Bouncer and The Globalization of Permissions
Bouncer is too complex a product for me to describe in a single posting, so just think of it as a whitelisting capability and I’ll describe three elements of it which I find impressive and which take it a little further than whitelisting normally goes.
- Bouncer is designed as if it were an invisible root kit that is injected into the OS at the highest priority point and the earliest possible point after boot up. Basically it is designed to get in before anything else can and be invisible in every way. You will never know it is there and (in theory at least) it will never show up in any diagnostics of any kind.
- Bouncer implements its sandbox and its whitelist directly by controlling and enforcing permissions. Bouncer can prevent all other processes from making changes to permissions. It can have total control. In other words it owns the local permission system completely and cannot be usurped.
- Bouncer runs from sealed servers which self-protect and which can be configured to run in a fault-tolerant manner. It thus enforces a complete separation of concerns. You could say that, in a kind of metaphorical way, it virtualizes and globalizes the permissions system so that the IT Security of a network can be defined as a set of policies that are implemented by a separate system that oversees the corporate network.
So is Bouncer a whitelisting product? I’d say not. It’s more like an IT Security platform and it marks out the direction in which I believe other whitelisting products will inevitably evolve.
This is very interesting concept – love to get more details on it. At the same time, I can’t help to wonder over the whole notion of having this tool injecting itself into the OS kernel during boot-up and doing so in a way that “ensures” it being the first one there – love to see how it can be done reliably and consistently, considering it would be the same goal by other rootkits.
It sounds nice to only allow authorized processes. Who decides what is authorized?
What are athe authorization criteria?
How is the authorization implemented?
Who can configure the authorization criteria?
How is the authorization criteria updated?
etc., etc., and etc.
Need much more detailed and clarifying information before deciding on the appropriate implementation of whitelisting, including CoreTrace, Bit9, etc.
Where can the comparison of whitelisting verndors products be located/found?

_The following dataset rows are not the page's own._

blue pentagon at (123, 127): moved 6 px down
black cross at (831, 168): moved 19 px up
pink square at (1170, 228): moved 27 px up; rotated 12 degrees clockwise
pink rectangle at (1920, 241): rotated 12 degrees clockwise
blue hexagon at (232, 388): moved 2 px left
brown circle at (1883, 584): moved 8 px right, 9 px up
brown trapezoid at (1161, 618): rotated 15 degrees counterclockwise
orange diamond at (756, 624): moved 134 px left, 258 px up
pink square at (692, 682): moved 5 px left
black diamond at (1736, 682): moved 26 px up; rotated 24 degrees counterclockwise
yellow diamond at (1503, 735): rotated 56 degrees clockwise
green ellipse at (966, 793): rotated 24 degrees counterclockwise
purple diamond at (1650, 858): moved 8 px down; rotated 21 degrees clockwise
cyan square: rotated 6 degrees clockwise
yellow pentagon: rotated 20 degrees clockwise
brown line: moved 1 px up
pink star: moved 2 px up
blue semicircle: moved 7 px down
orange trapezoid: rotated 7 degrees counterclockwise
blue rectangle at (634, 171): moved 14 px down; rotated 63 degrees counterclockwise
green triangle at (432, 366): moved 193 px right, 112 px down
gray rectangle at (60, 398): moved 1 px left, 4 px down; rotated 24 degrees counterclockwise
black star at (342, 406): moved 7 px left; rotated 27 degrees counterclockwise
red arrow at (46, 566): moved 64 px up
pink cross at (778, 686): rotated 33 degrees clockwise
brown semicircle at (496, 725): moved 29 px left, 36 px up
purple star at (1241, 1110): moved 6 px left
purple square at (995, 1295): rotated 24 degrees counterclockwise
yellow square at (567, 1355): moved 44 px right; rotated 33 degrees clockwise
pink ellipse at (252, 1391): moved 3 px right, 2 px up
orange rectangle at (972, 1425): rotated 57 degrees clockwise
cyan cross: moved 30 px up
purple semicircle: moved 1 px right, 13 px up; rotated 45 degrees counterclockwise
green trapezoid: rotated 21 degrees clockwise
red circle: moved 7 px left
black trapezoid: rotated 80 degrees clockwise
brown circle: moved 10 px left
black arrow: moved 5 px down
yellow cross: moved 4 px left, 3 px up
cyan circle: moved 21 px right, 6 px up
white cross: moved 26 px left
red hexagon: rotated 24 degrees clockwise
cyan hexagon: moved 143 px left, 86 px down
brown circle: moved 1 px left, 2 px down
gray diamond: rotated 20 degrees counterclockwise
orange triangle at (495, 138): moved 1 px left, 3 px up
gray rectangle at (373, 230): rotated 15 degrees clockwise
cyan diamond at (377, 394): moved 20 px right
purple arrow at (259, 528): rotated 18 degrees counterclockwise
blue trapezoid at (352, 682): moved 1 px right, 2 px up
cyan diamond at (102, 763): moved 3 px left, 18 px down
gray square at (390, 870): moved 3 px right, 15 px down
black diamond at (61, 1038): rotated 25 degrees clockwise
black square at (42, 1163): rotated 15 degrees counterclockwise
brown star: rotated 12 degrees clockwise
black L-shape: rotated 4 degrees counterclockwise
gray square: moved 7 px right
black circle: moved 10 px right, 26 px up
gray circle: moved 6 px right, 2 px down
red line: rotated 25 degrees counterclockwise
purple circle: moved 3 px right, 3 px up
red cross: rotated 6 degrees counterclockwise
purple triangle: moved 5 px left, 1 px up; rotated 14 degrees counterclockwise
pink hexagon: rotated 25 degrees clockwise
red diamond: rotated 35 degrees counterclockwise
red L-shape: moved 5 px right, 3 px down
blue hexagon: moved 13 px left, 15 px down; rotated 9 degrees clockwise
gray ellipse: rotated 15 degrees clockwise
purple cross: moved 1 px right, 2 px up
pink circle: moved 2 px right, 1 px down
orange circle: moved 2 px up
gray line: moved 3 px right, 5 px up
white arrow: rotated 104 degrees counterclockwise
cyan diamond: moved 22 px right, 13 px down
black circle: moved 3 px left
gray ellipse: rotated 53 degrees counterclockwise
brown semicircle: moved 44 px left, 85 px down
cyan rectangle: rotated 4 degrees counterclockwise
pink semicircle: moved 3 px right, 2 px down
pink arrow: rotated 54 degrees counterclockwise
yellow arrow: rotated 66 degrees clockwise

Right now I know of no existing comparison of products, but most of your questions are answered in the same way for most of these products. Who you designate as the authorizer is up to you and, beyond the initial implementation of a clean-room version of Windows (or other OS) which will authorize about 6000-7000 processes. The process for authorization is usually configurable with these products according to how you want to proceed. Because you can put a sandbox around any computer or user, you can have many strategies.
I run a Mac. It always asks me for permission (admin password) whenever I try to run anything that has never been run before and didn’t come with the native OS. I always know what the executable is and where I got it. If you want to get very sophisticated you could use digital signatures direct from the software vendor for authorization.
It should not be up to the vendor to impose an authorization process, it should be up to the security group to build one. The whitelisting vendor should merely enable.